Raw data: Begin
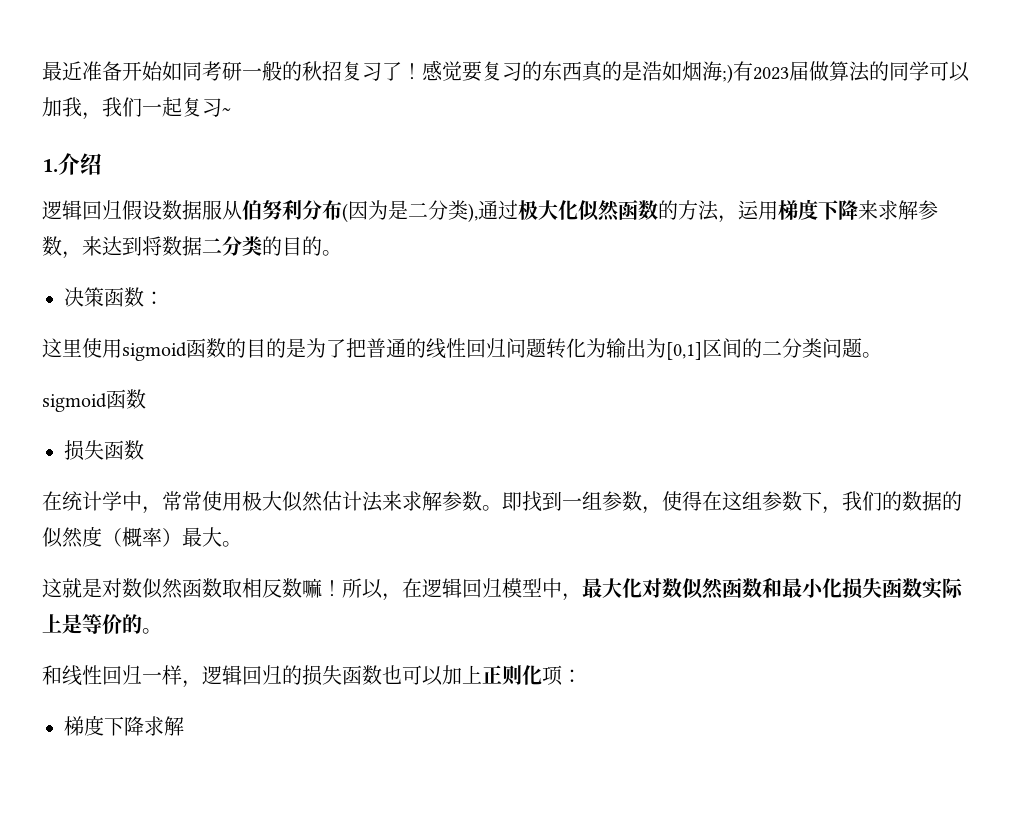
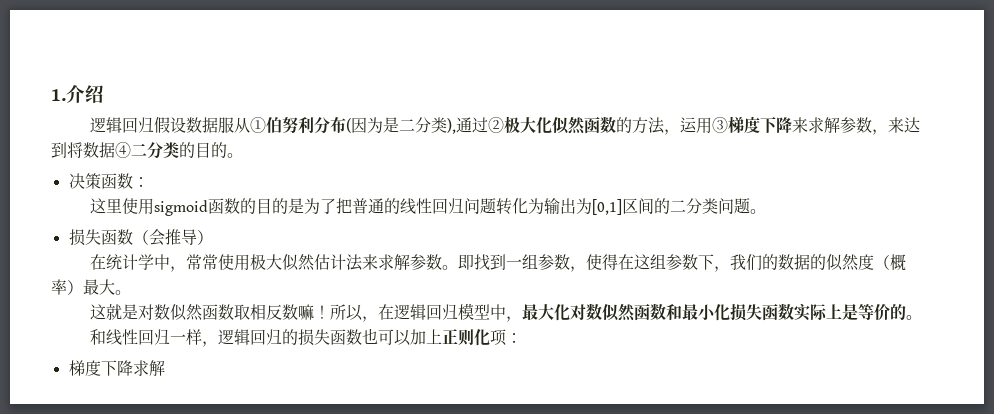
[42,60,970,84] [42,97,231,120] 最近准备开始如同考研一般的秋招复习了！感觉要复习的东西真的是浩如烟海;)有2023届做算法的同学可以加我，我们一起复习~ // -> (51, 95) none
(242, 210) none -> [250,117,267,133] ①
(518, 210) none -> [488,117,505,133] ②
(778, 210) none -> [712,117,729,133] ③
(202, 246) none -> [115,142,131,158] ④
[42,389,146,412] [64,440,144,461] // sigmoid函数 // 损失函数 -> [68,229,213,246] // 损失函数（会推导）

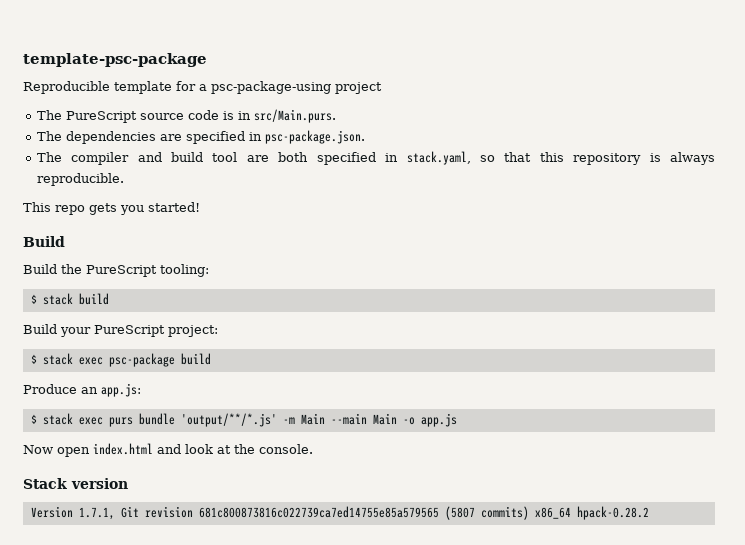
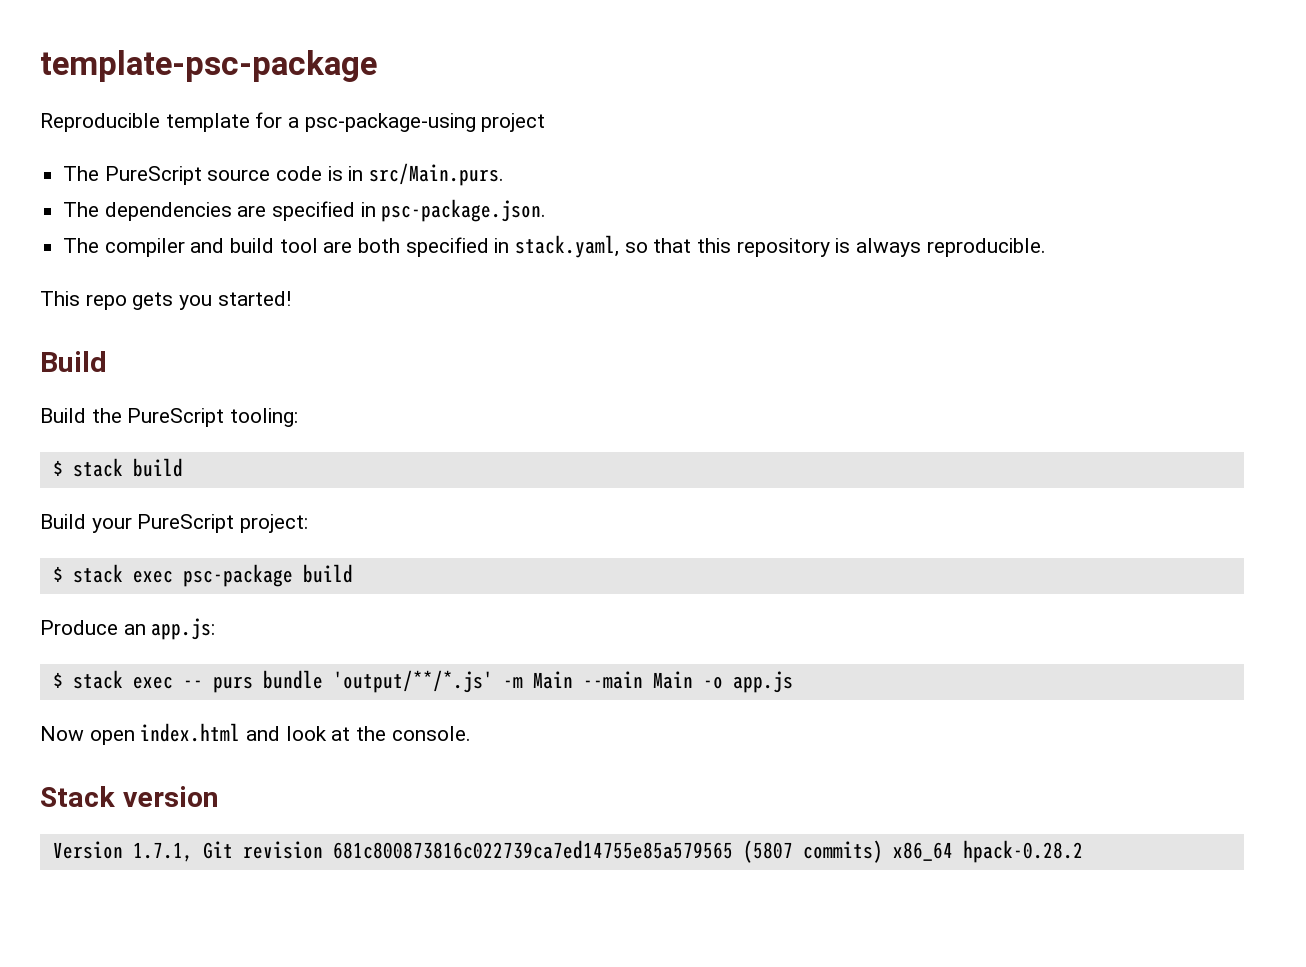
(103, 421) none -> [182,680,203,688] --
Raw data: End
Required work:
If a line in the data holds the string "none", copy that line.

Response for this exercise:
[42,60,970,84] [42,97,231,120] 最近准备开始如同考研一般的秋招复习了！感觉要复习的东西真的是浩如烟海;)有2023届做算法的同学可以加我，我们一起复习~ // -> (51, 95) none
(242, 210) none -> [250,117,267,133] ①
(518, 210) none -> [488,117,505,133] ②
(778, 210) none -> [712,117,729,133] ③
(202, 246) none -> [115,142,131,158] ④
(103, 421) none -> [182,680,203,688] --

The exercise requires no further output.